Was ist das Problem und was war das klitzekleine Neue am Bundesgerichtsentscheid von 2012? Volk und Stände haben ein paar Volksinitiativen angenommen, die Grundrechten widersprechen. Also enthält die Bundesverfassung jetzt einige Artikel, die menschenrechtswidrig sind. Bisher gab es nur Gesetze, die in Konflikt mit Grundrechten gerieten, neu gilt das auch für die Verfassung. Also musste das Bundesgericht für diesen Konfliktfall den Vorrang des Völkerrechts neu auch bei der Verfassung anwenden, nicht nur bei Gesetzen. Hier sagte Nationalrat Hans-Ueli Vogt, damit stelle sich das Bundesgericht gegen Entscheide des Souveräns, weil die Verfassung von Volk und Ständen beschlossen wird. Er vergass aber zu erwähnen, dass sich das Bundesgericht in vergleichbaren Fällen schon in der Vergangenheit gegen den Souverän stellte, nämlich dann, wenn es den Vorrang des Völkerrechts gegenüber Gesetzen zur Anwendung brachte. Denn auch die Bundesgesetze werden – ausdrücklich oder stillschweigend – vom Volk beschlossen. Immer dann, wenn gegen ein Gesetz kein Referendum ergriffen wird, hat das Volk dem Gesetz stillschweigend zugestimmt. Und immer dann, wenn das Volk über ein Gesetz abstimmt und es gutheißt, hat es ihm ausdrücklich zugestimmt.

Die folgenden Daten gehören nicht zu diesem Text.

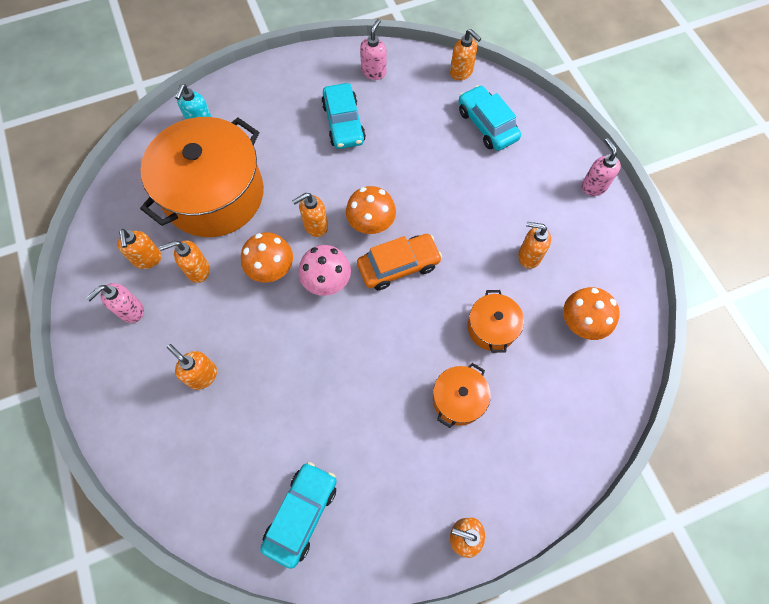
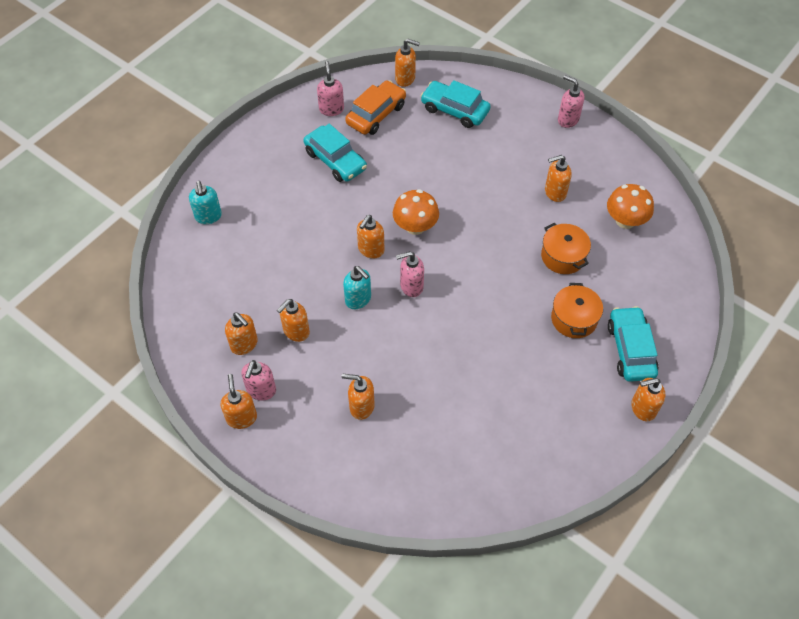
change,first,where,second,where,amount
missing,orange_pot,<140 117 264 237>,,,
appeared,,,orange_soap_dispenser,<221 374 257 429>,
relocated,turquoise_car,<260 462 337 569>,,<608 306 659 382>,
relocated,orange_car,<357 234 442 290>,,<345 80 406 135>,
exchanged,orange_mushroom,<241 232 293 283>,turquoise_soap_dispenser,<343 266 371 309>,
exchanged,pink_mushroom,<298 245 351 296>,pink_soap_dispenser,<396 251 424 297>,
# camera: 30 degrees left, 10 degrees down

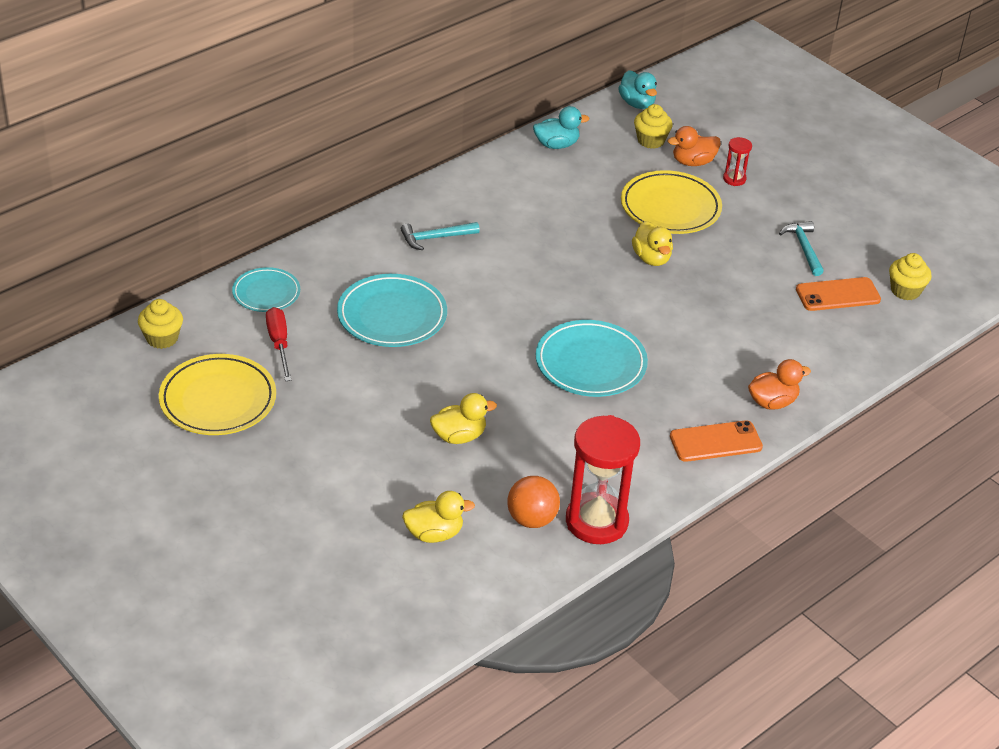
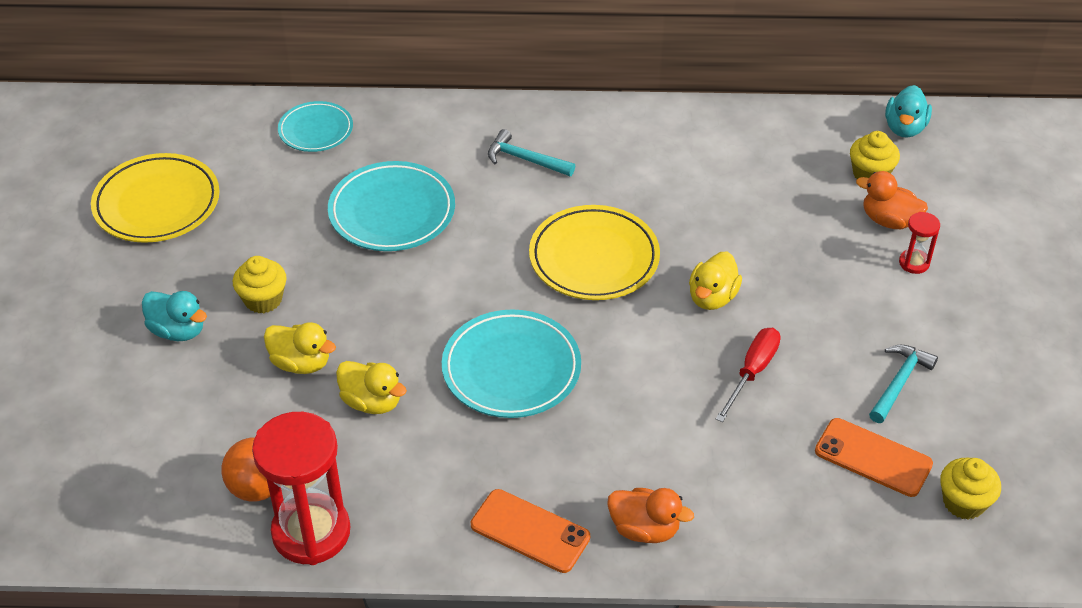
change,first,where,second,where,amount
relocated,yellow_cupcake,<138 299 183 349>,,<233 256 287 313>,
relocated,red_screwdriver,<266 307 291 381>,,<716 328 781 422>,
relocated,yellow_duck,<402 491 475 543>,,<336 361 407 414>,
relocated,turquoise_duck,<533 106 589 149>,,<142 291 207 341>,
relocated,yellow_plate,<621 170 722 234>,,<529 205 660 300>,
# camera: 45 degrees right, 5 degrees up

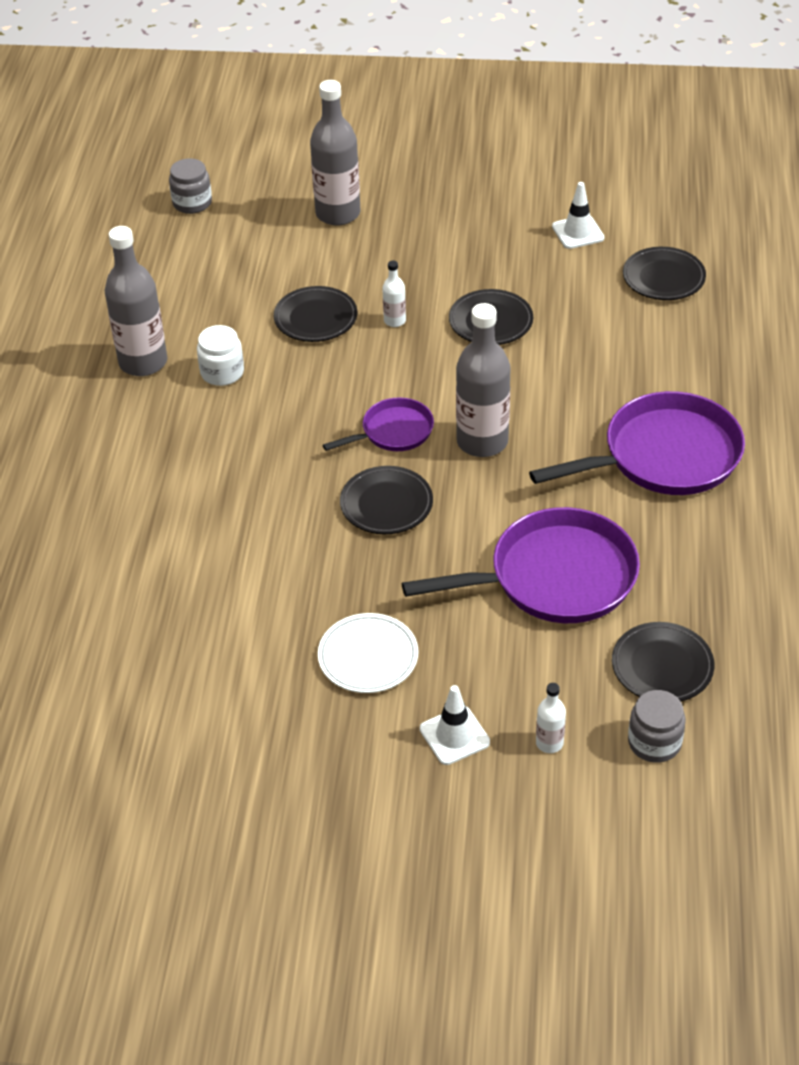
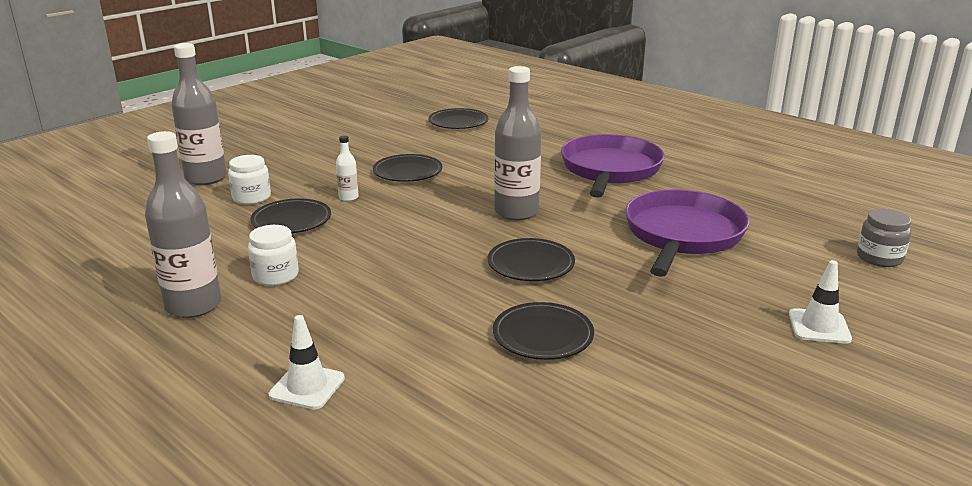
change,first,where,second,where,amount
missing,grey_jar,<169 158 212 214>,,,
missing,white_plate,<318 613 418 693>,,,
missing,purple_pan,<323 397 434 451>,,,
missing,white_bottle,<536 683 566 753>,,,
appeared,,,white_jar,<228 155 271 205>,
relocated,white_traffic_cone,<552 182 604 249>,,<269 315 345 410>,
relocated,black_plate,<612 622 714 701>,,<493 302 594 360>,
# camera: 55 degrees left, 20 degrees down

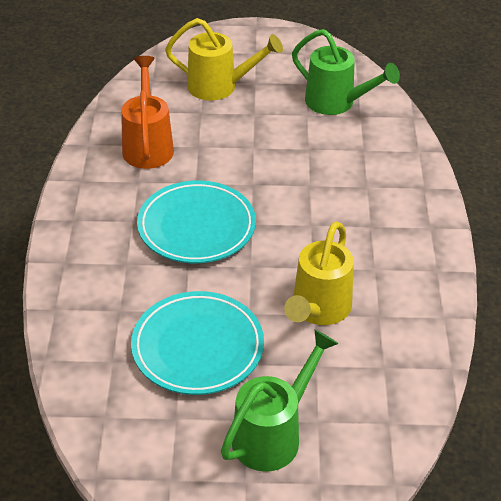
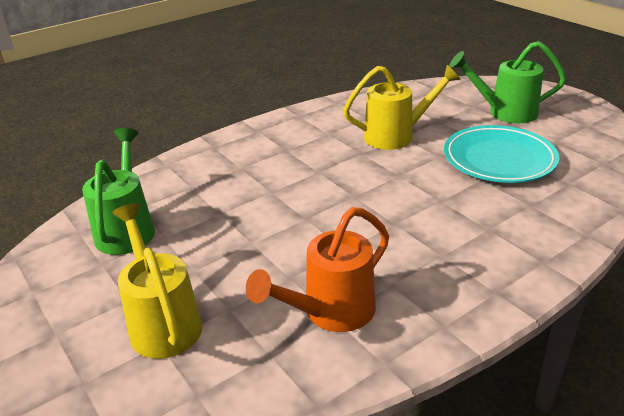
change,first,where,second,where,amount
missing,turquoise_plate,<137 180 256 263>,,,
# camera: 125 degrees left, 10 degrees down

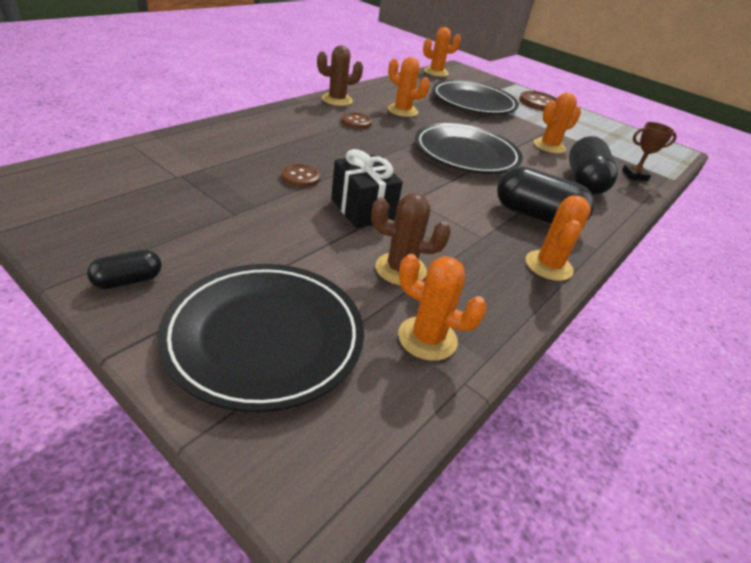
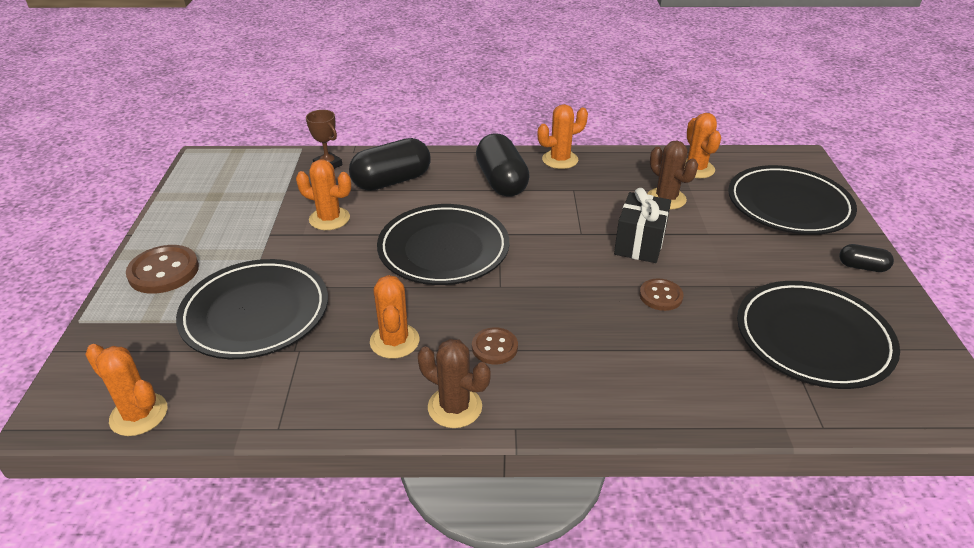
change,first,where,second,where,amount
appeared,,,black_plate,<737 281 900 389>,
# camera: 125 degrees left, 0 degrees up

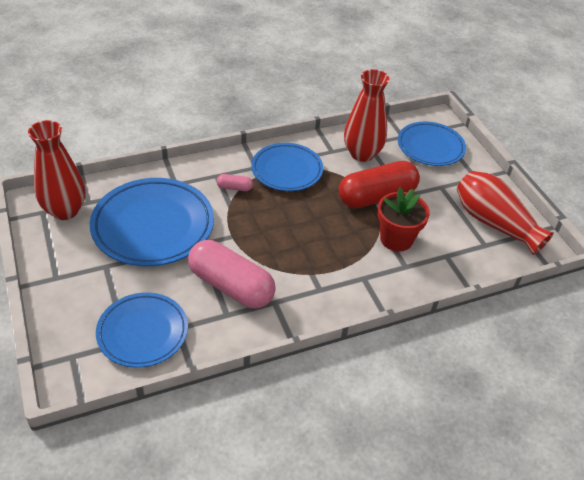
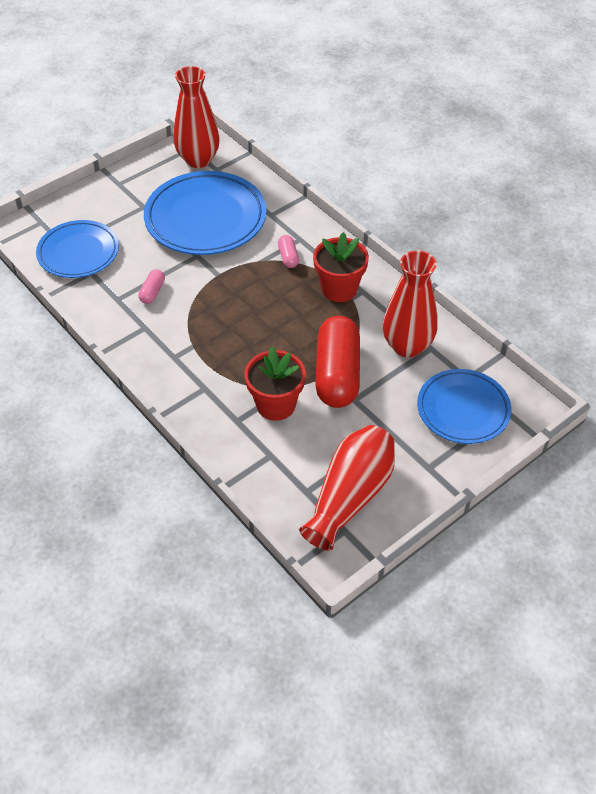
change,first,where,second,where,amount
exchanged,blue_plate,<251 143 323 191>,red_flower_pot,<313 232 369 302>,
spun,red_capsule,<339 161 420 208>,,<315 316 360 408>,45 degrees clockwise
size,pink_capsule,<188 240 276 308>,,<138 270 165 304>,x0.42
# camera: 75 degrees right, 5 degrees up

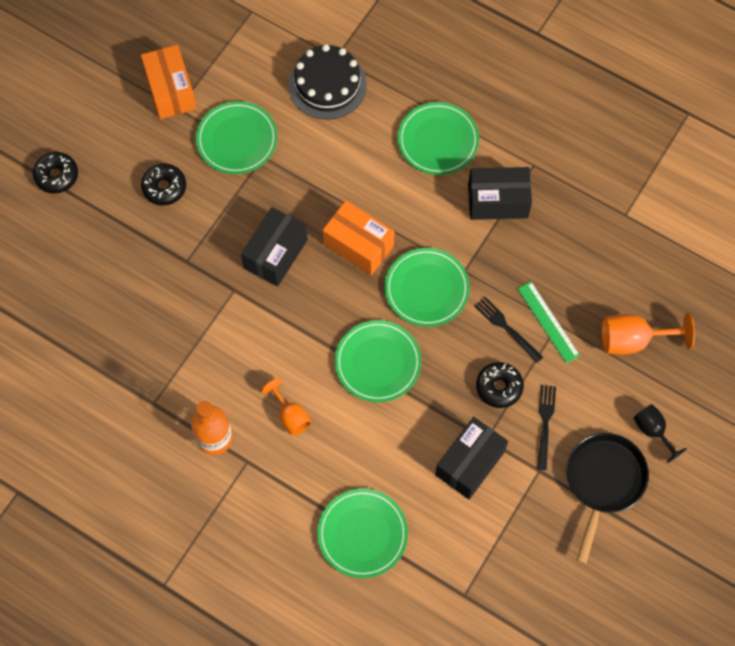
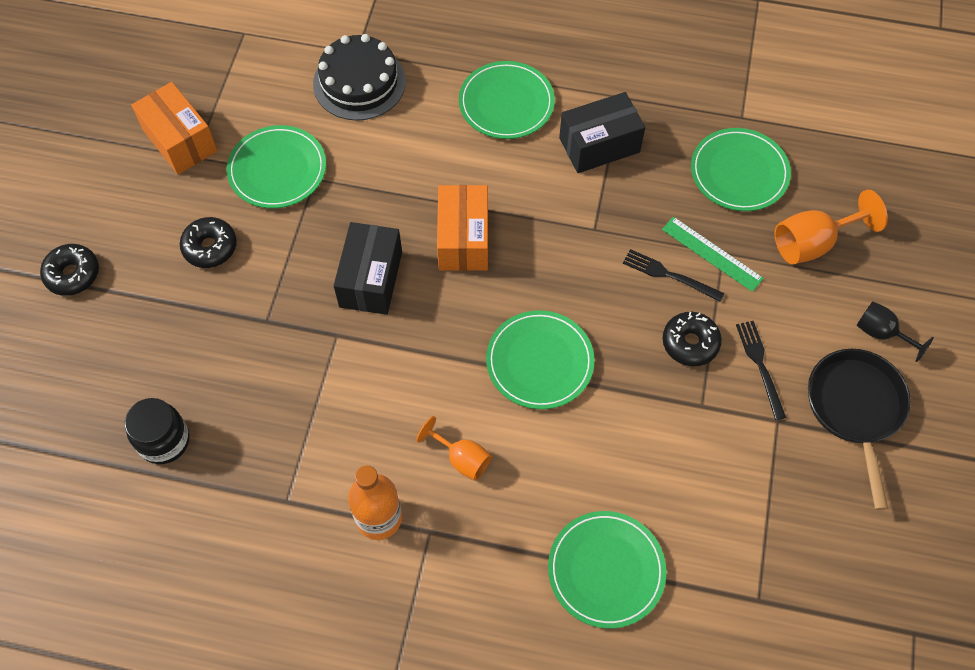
change,first,where,second,where,amount
missing,black_box,<435 417 508 499>,,,
appeared,,,black_jar,<125 398 190 464>,
relocated,green_plate,<385 248 470 327>,,<691 128 791 211>,
spun,orange_box,<323 200 394 275>,,<437 185 488 271>,75 degrees clockwise
# camera: 20 degrees left, 5 degrees down

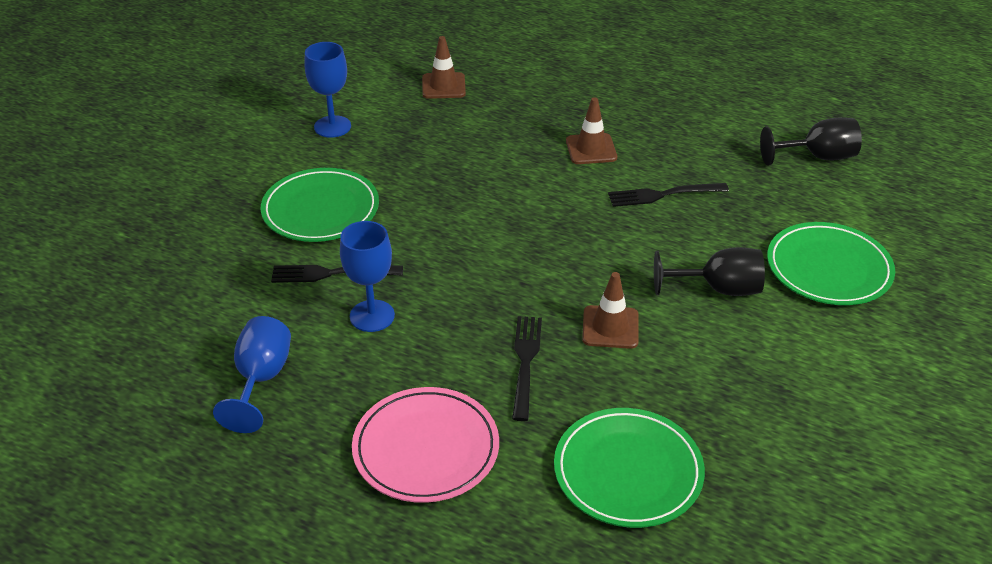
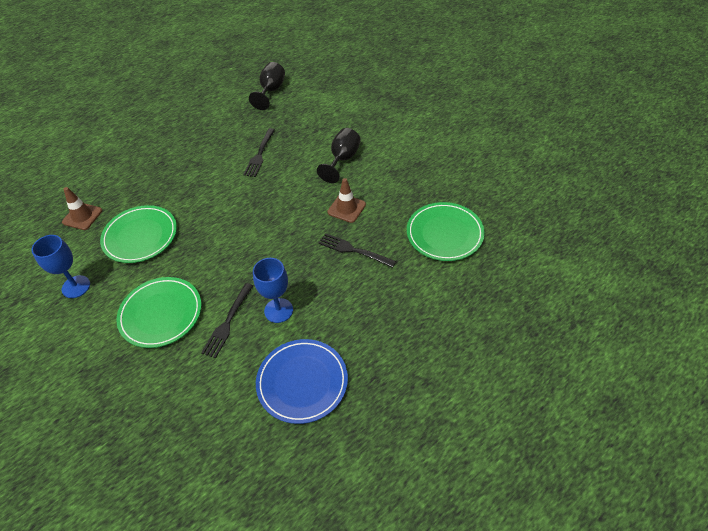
change,first,where,second,where,amount
missing,pink_plate,<352 387 499 503>,,,
missing,brown_traffic_cone,<566 97 617 164>,,,
relocated,green_plate,<767 222 895 305>,,<100 205 177 263>,
exchanged,blue_goblet,<213 316 291 433>,blue_plate,<256 339 348 424>,
# camera: 65 degrees left, 10 degrees up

Damit ist überhaupt nicht abzustreiten, dass es einen Vormarsch des Völkerrechts gibt, aber im Bereich der Menschenrechte nur zum Vorteil und zum Schutz der einzelnen Menschen, auch in der Schweiz. Nach dem Ersten Weltkrieg kamen die Nationen überein, den Völkerbund zu gründen, um den Frieden zu sichern, aber dieses Völkerrecht war leider zu schwach, um den Zweiten Weltkrieg zu verhindern. Nach dem Zweiten Weltkrieg kamen die Staaten weltweit überein, die Vereinten Nationen (Uno) zu gründen, und europaweit beschlossen sie, den Europarat ins Leben zu rufen und mit ihm die Europäische Konvention der Menschenrechte und den Europäischen Gerichtshof für Menschenrechte. Diese völkerrechtlichen Errungenschaften haben seither viele Menschen gegen Willkür, Fehlurteile oder Diskriminierungen geschützt. Das Völkerrecht ist daher in den meisten Fällen keine Bevormundung und Bedrohung, sondern ein Dienst an den Menschen.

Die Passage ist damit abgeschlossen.